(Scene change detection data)
■ ■ ■ ■

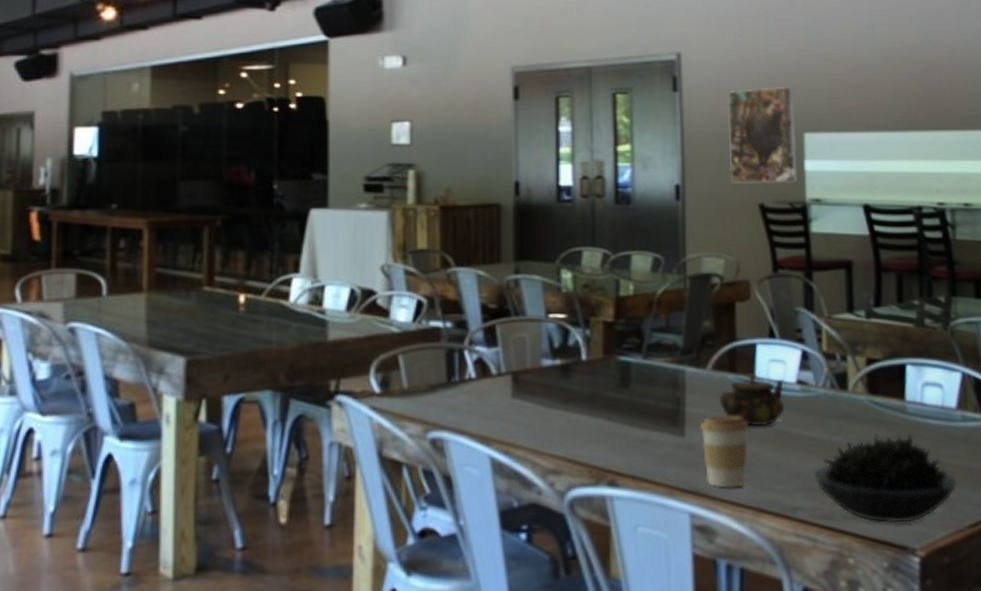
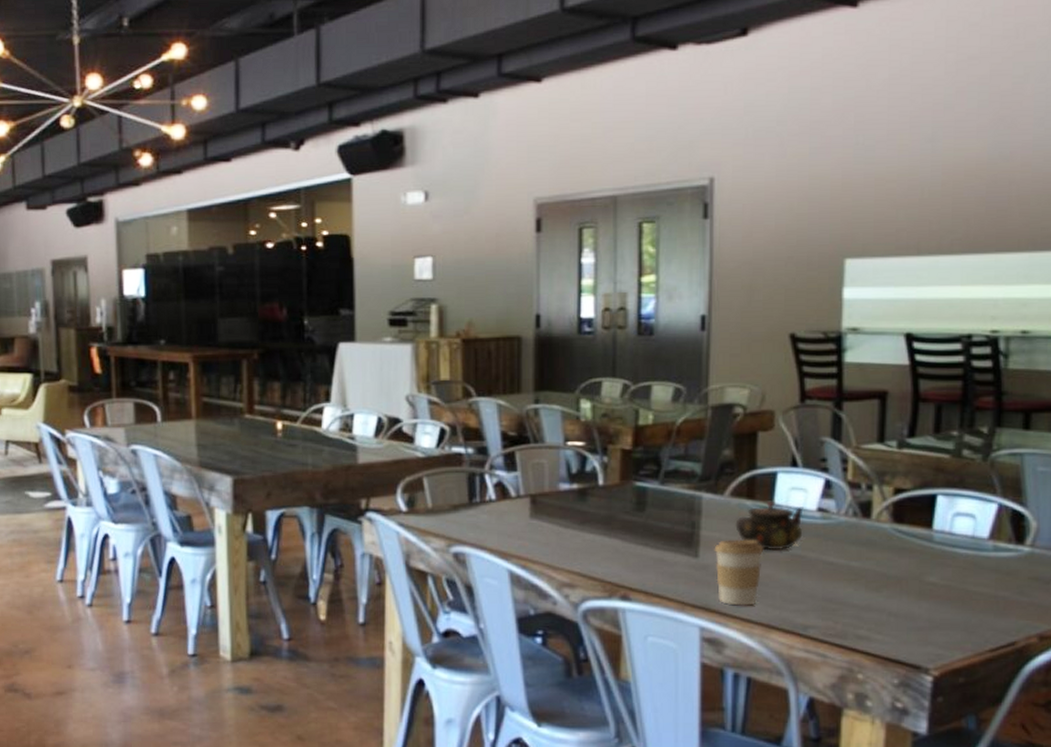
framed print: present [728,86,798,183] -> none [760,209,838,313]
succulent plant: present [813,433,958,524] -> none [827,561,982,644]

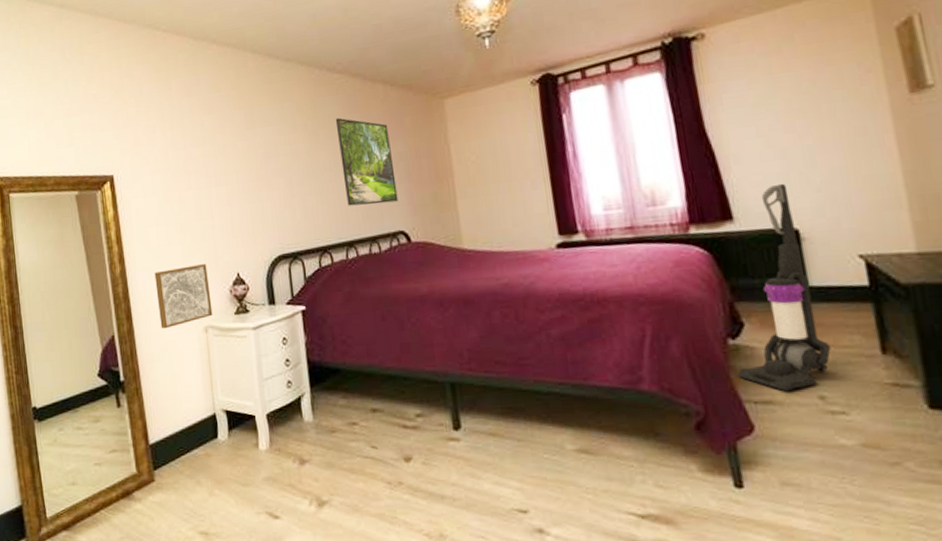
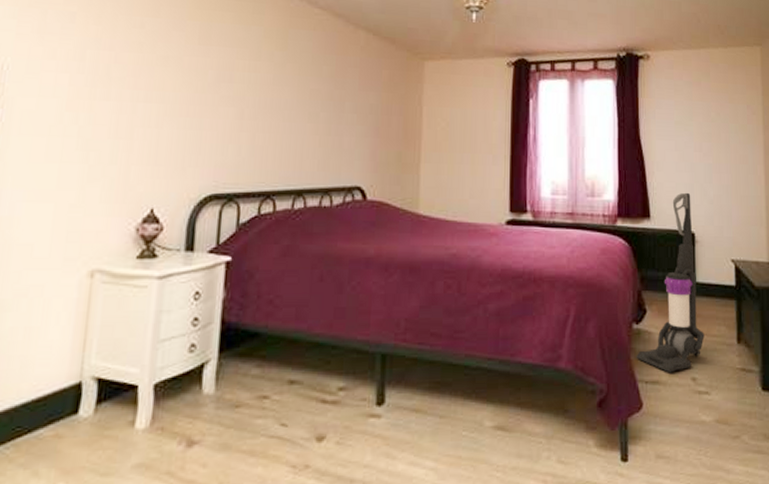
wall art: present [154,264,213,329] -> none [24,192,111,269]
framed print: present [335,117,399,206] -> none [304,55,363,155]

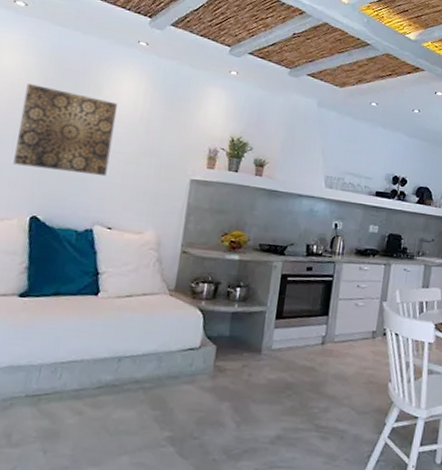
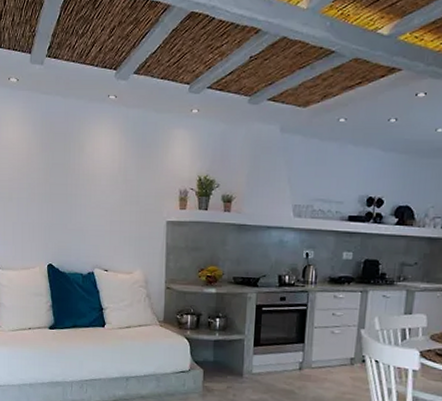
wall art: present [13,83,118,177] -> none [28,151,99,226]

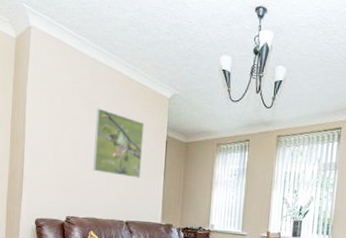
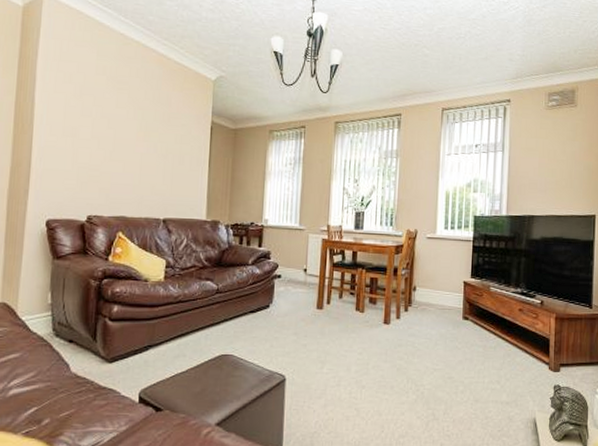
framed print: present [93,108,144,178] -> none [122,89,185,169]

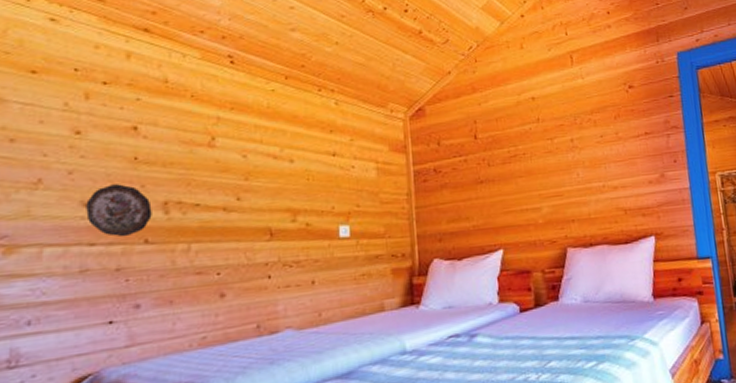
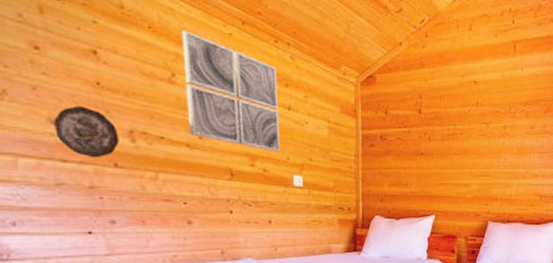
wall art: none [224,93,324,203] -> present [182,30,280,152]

■ ■ ■ ■

-- Task to complete --
Copy the entries exactly. Leave the pictures out.

-- Answer area --
framed print: present [728,86,798,183] -> none [760,209,838,313]
succulent plant: present [813,433,958,524] -> none [827,561,982,644]

wall art: present [154,264,213,329] -> none [24,192,111,269]
framed print: present [335,117,399,206] -> none [304,55,363,155]

wall art: present [13,83,118,177] -> none [28,151,99,226]

framed print: present [93,108,144,178] -> none [122,89,185,169]

wall art: none [224,93,324,203] -> present [182,30,280,152]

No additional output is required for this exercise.